Lifetime Measurements and Deformation in $^{79}$Sr

High-spin states in $^{79}$Sr were produced following the $^{54}$Fe ($^{28}$Si, 2pn) fusion-evaporation reaction using a beam energy of 90 MeV at the FSU Tandem-Linac facility, and the resulting de-exciting $\gamma $ rays were detected with the FSU Ge array of 10 Compton-suppressed detectors. The $^{54}$Fe target was thick enough so that all of the synthesized nuclei could stop completely in the target, resulting in Doppler-shifted $\gamma $-ray line shapes that could be analyzed using the Doppler-shift attenuation method.
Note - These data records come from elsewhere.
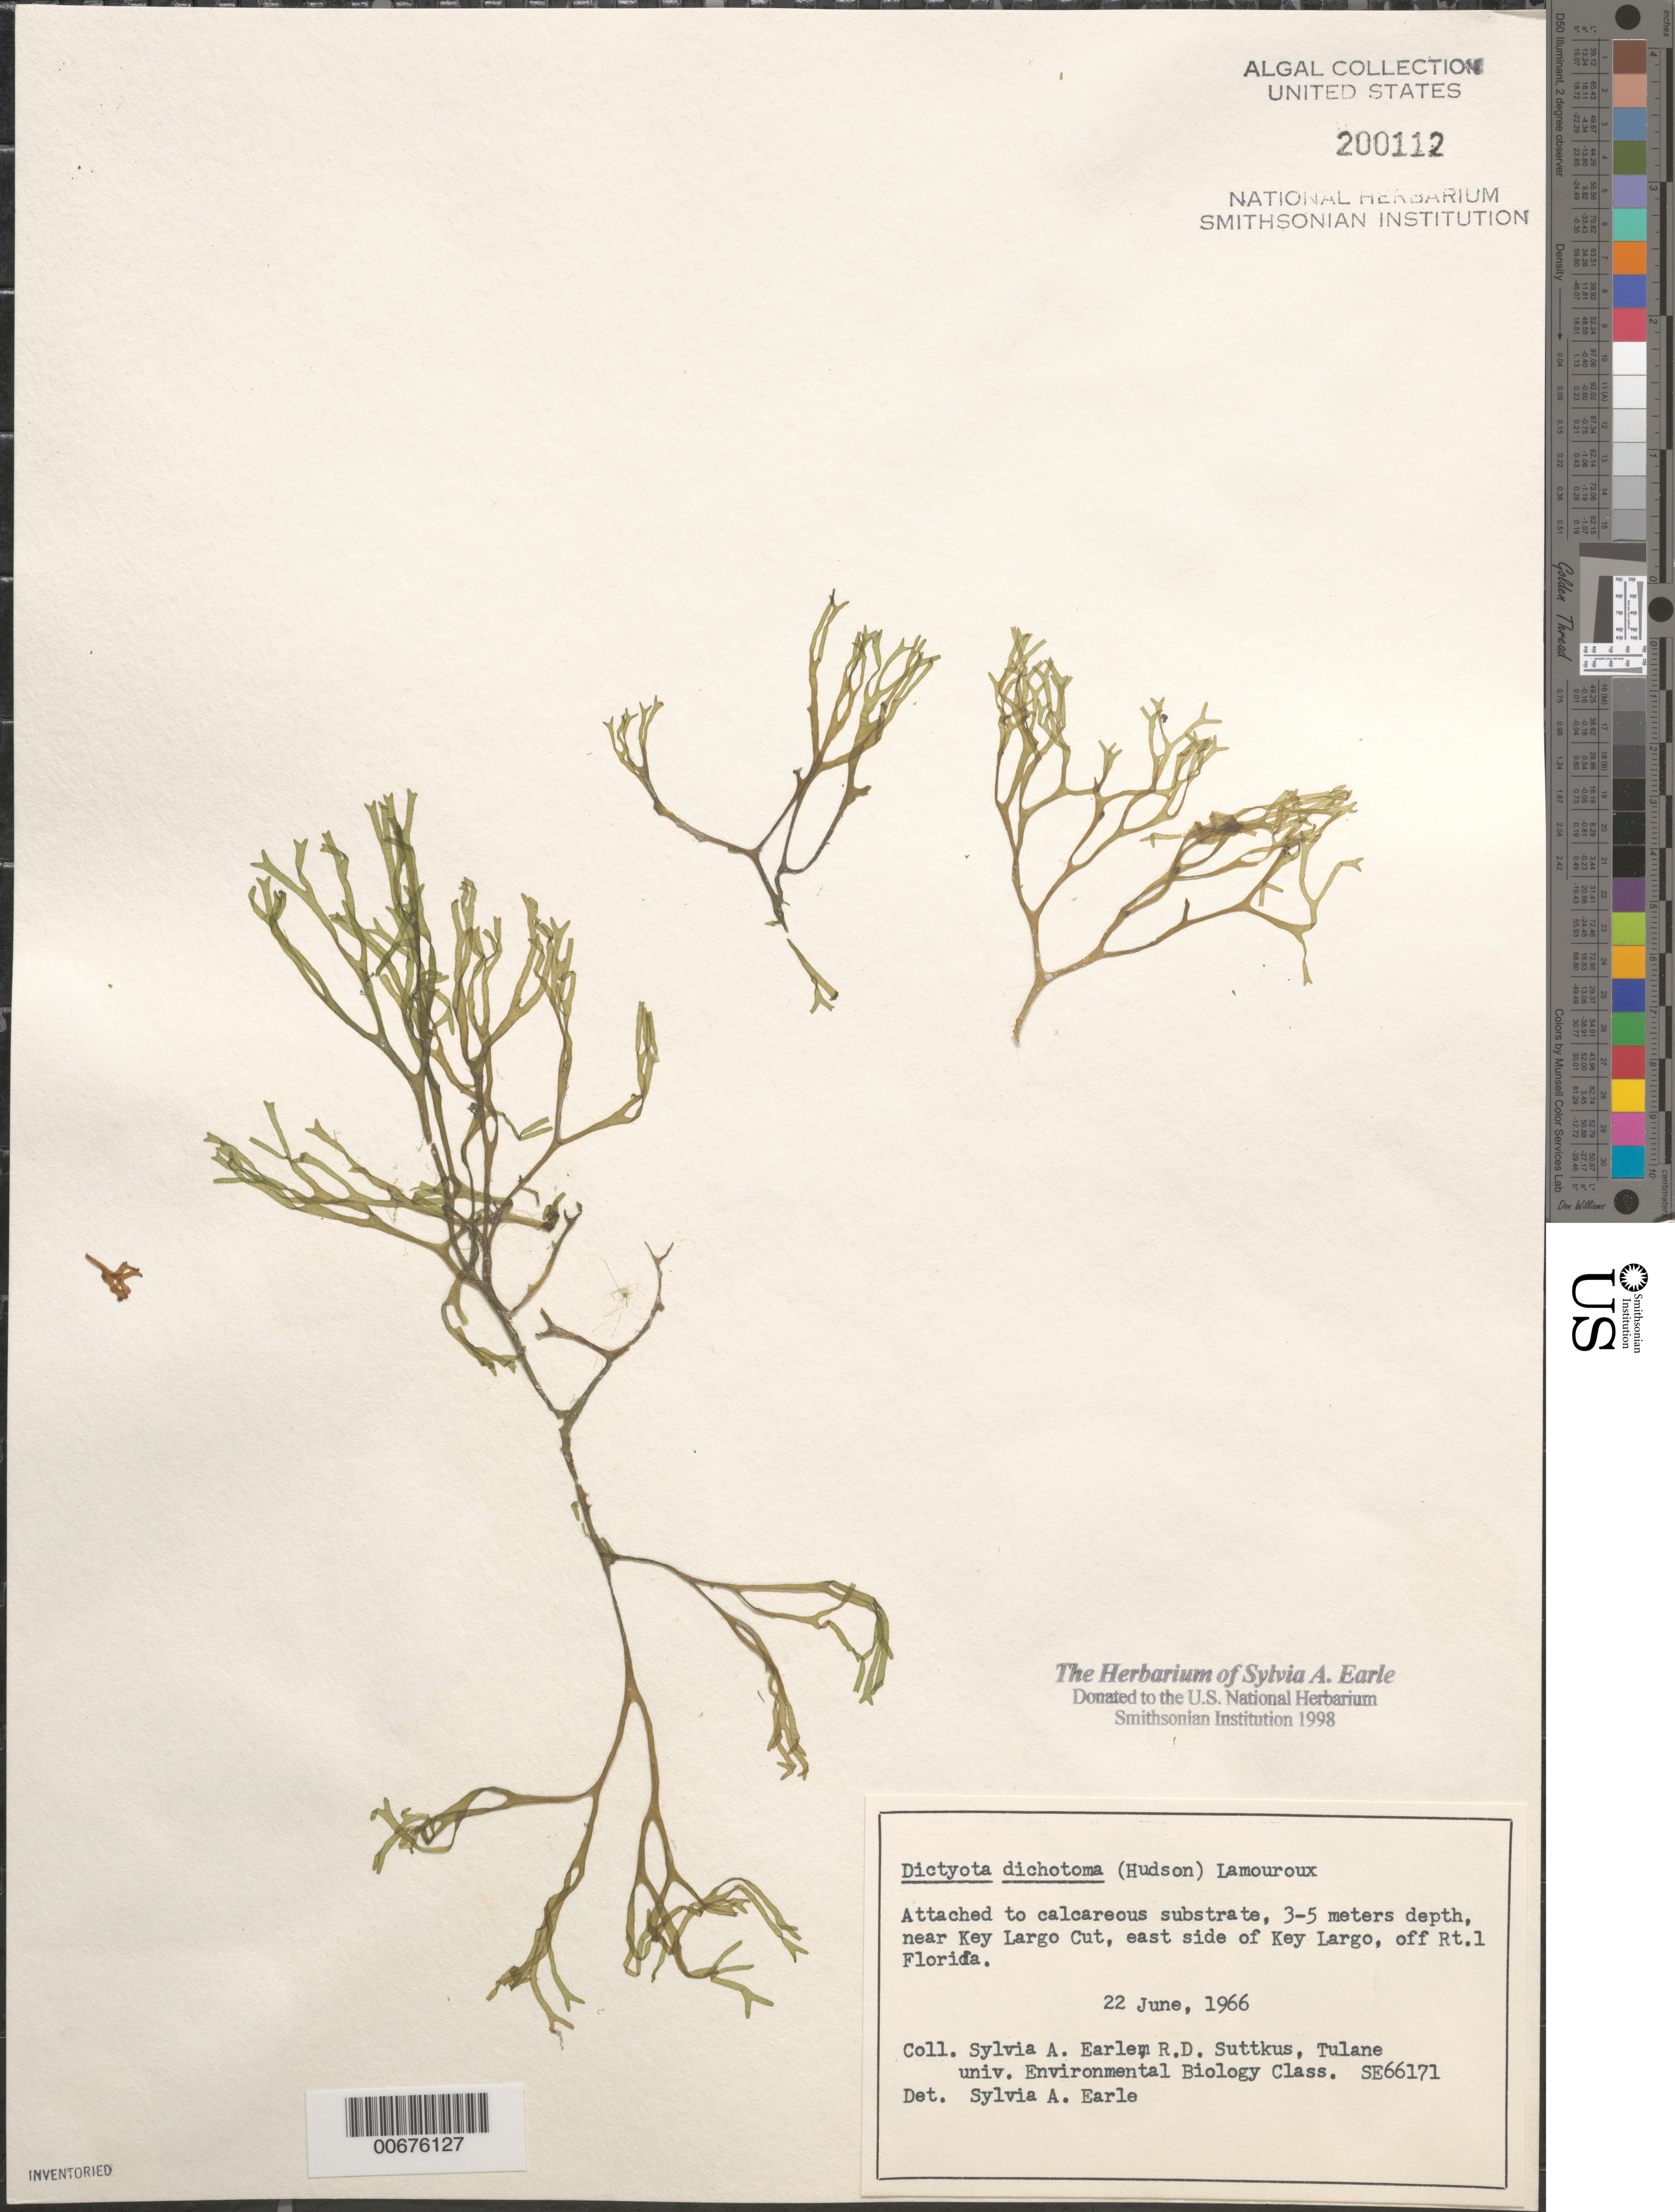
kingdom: Chromista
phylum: Ochrophyta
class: Phaeophyceae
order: Dictyotales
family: Dictyotaceae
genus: Dictyota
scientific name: Dictyota dichotoma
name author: (Huds.) J.V.Lamouroux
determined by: Earle, S. A.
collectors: S. A. Earle, R. Suttkus & Tulane Univ. Env. Biol. Class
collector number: Se 66171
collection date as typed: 22 Jun 1966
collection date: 1966-06-22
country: United States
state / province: Florida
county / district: Monroe County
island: Key Largo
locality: Near Key Largo Cut, off US Route 1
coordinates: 25 8.26'N, 80 24.14'W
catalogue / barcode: US 200112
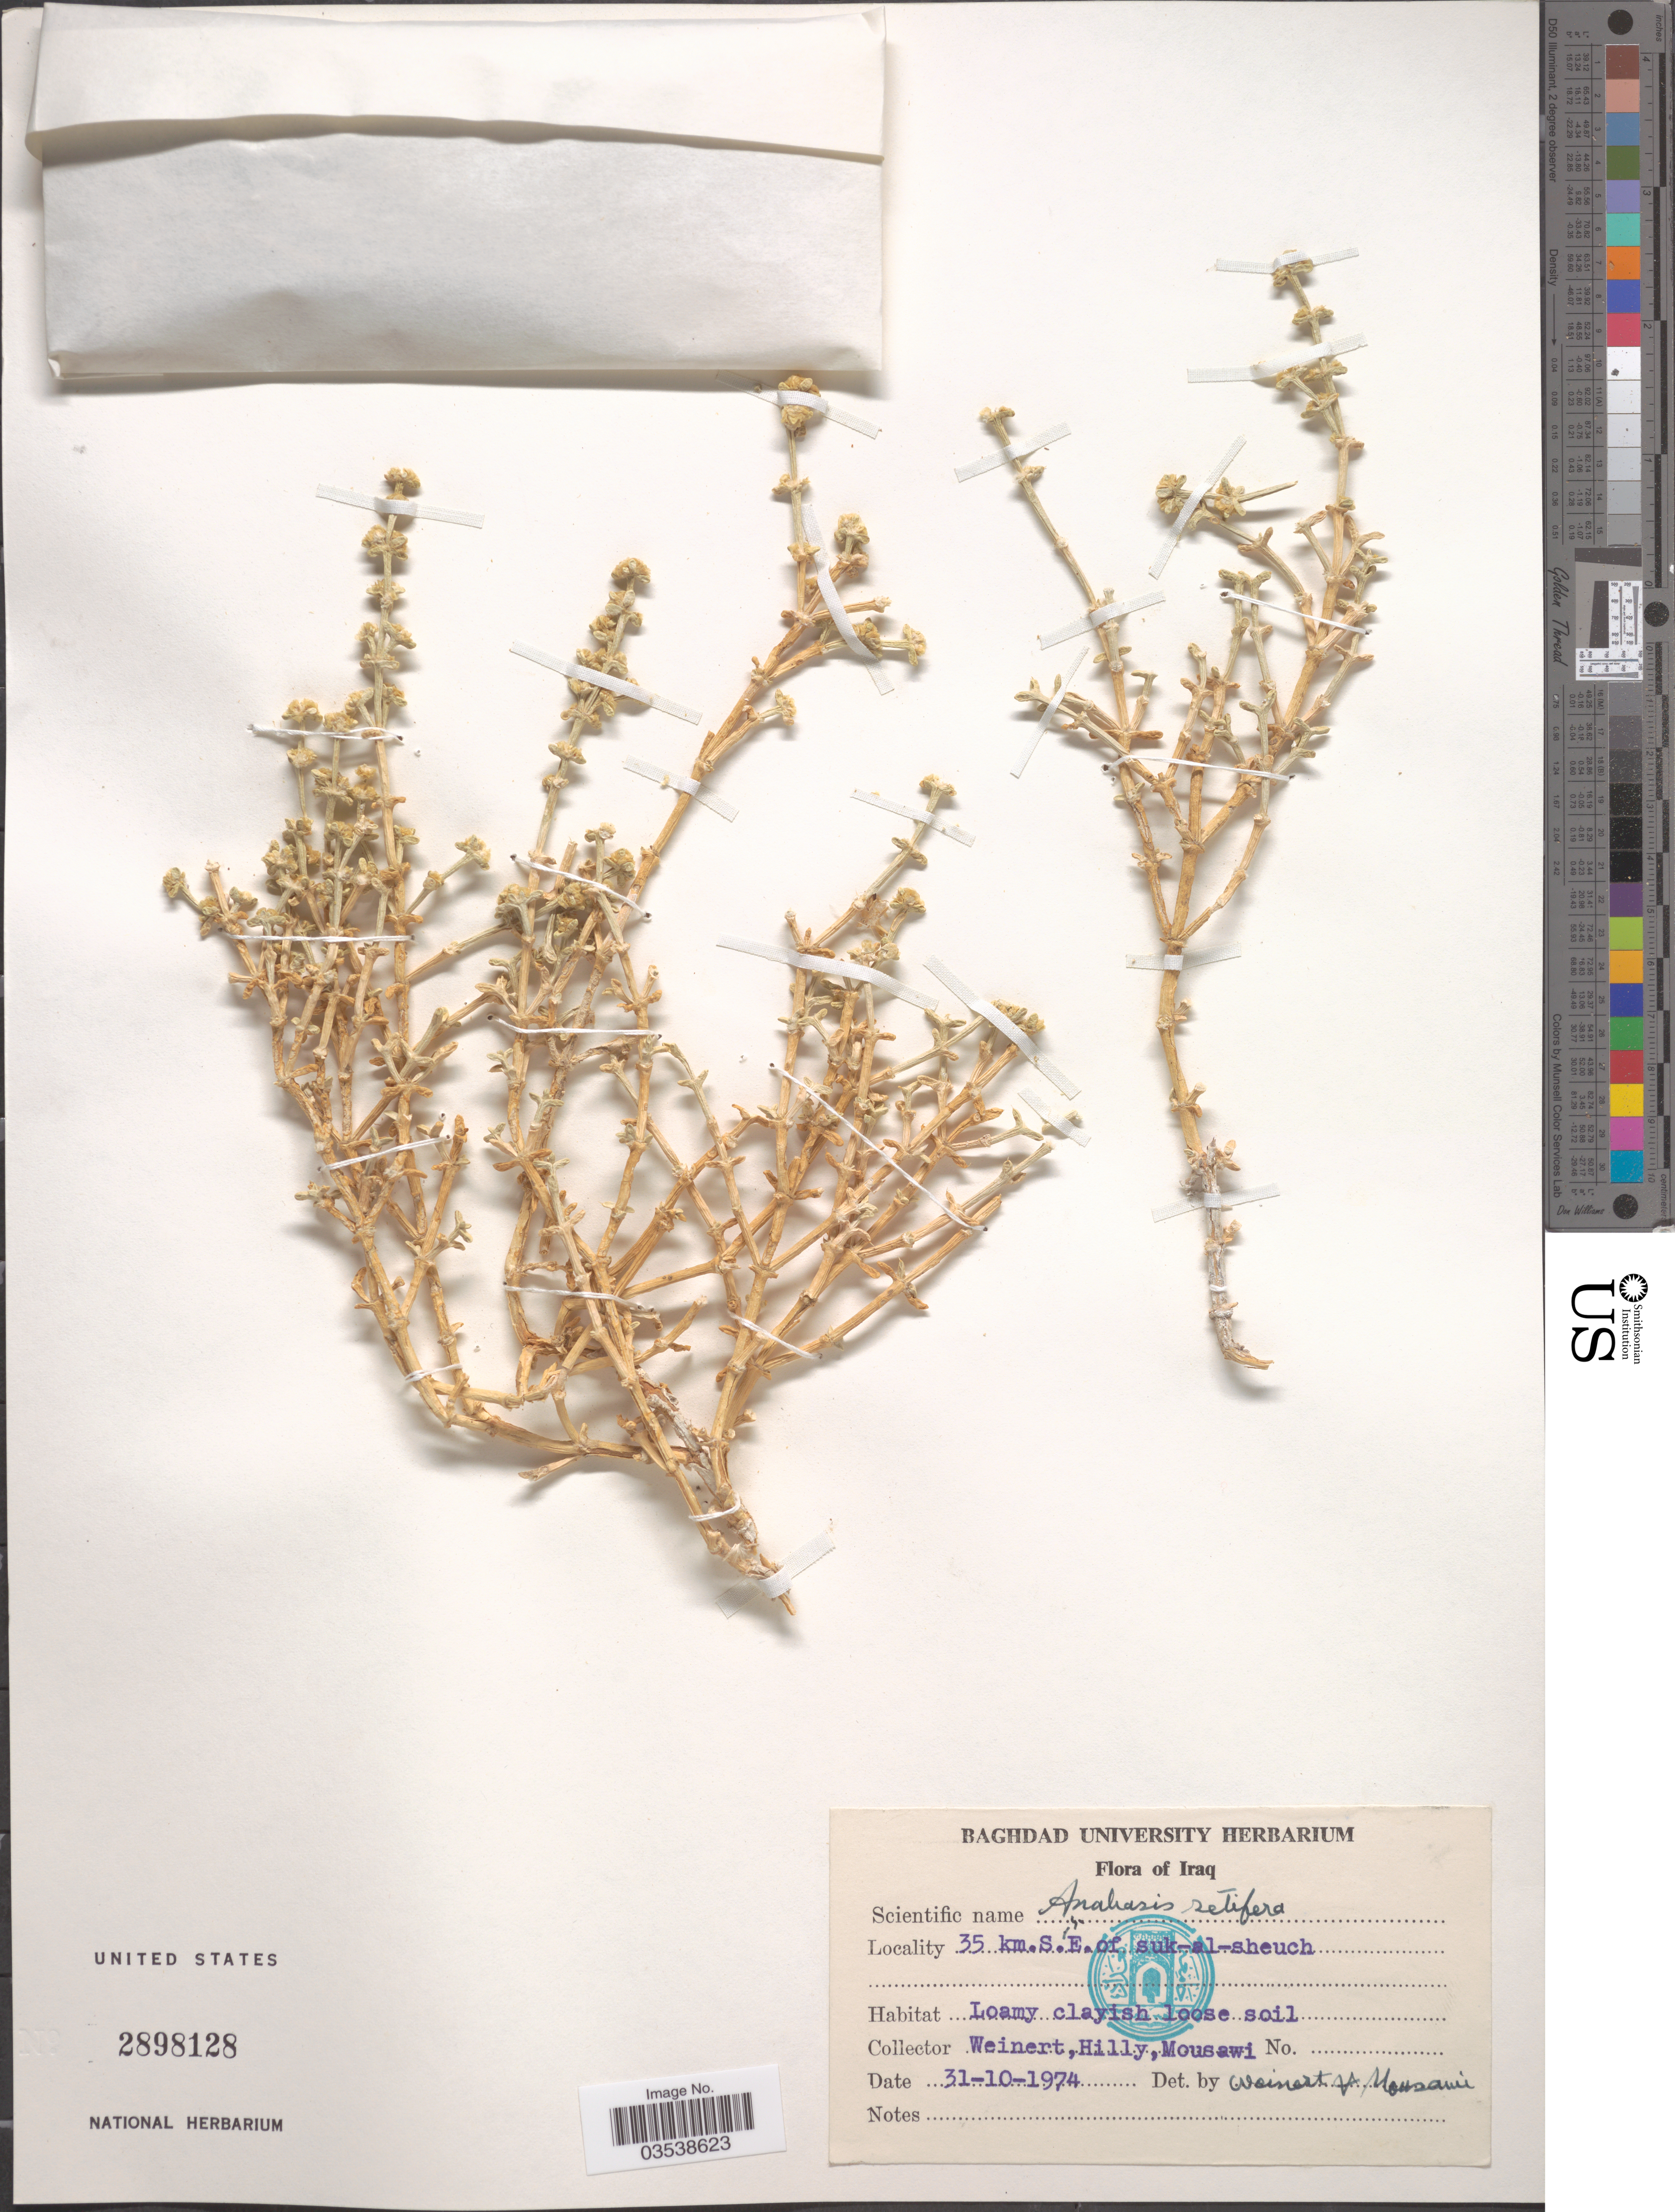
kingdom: Plantae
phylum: Tracheophyta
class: Magnoliopsida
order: Caryophyllales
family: Amaranthaceae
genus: Anabasis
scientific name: Anabasis setifera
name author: Moq.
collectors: Weinert, --, Hilly & Mousawi, --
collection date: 1974-10-31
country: Iraq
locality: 35 km. S. E. of suk-al-sheuch.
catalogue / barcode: US 2898128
In all, 23 lifetimes were measured in three separate band structures using this method, and then used to infer transition quadrupole moments and quadrupole deformations using the rotational model. The results show good qualitative agreement with the predictions of both cranked Woods-Saxon and projected shell model calculations. The band based on a d$_{5/2}$ single-particle orbit, verified in this study through $\gamma -\gamma $ coincidences, intensity measurements, and directional correlation of oriented nuclei ratios, was found to have the largest average deformation ($\beta _{2,ave}$ = 0.41) among the three bands, in agreement with the calculations.